With the pictures left out, please write out exactly each line from the one containing "nose: (134, 141)" through the end of the material.

*** Begin section ***

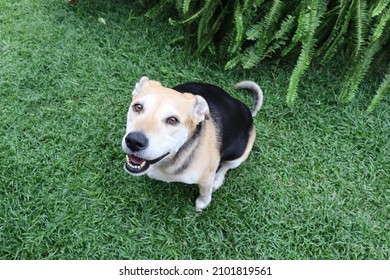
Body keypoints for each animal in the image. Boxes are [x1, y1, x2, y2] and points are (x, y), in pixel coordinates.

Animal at [120, 76, 264, 210]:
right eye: (138, 107)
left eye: (173, 120)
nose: (134, 141)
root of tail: (248, 112)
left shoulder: (206, 177)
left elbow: (205, 192)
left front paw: (203, 203)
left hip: (238, 156)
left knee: (226, 167)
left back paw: (217, 180)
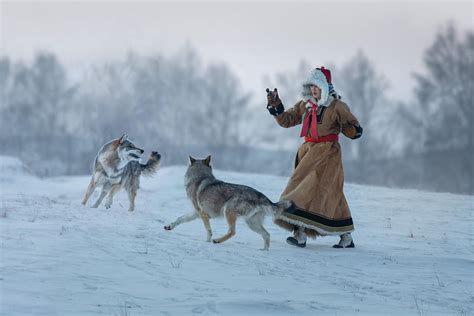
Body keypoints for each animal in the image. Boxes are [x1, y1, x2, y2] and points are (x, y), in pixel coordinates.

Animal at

*** End section ***

◆ **ANSWER SECTION**
nose: (134, 141)
root of tail: (248, 112)
left shoulder: (206, 177)
left elbow: (205, 192)
left front paw: (203, 203)
left hip: (238, 156)
left knee: (226, 167)
left back paw: (217, 180)
Body keypoints for each animal in the image. Boxes are [x1, y1, x2, y2] and points are (x, y), in pixel coordinates.

Animal at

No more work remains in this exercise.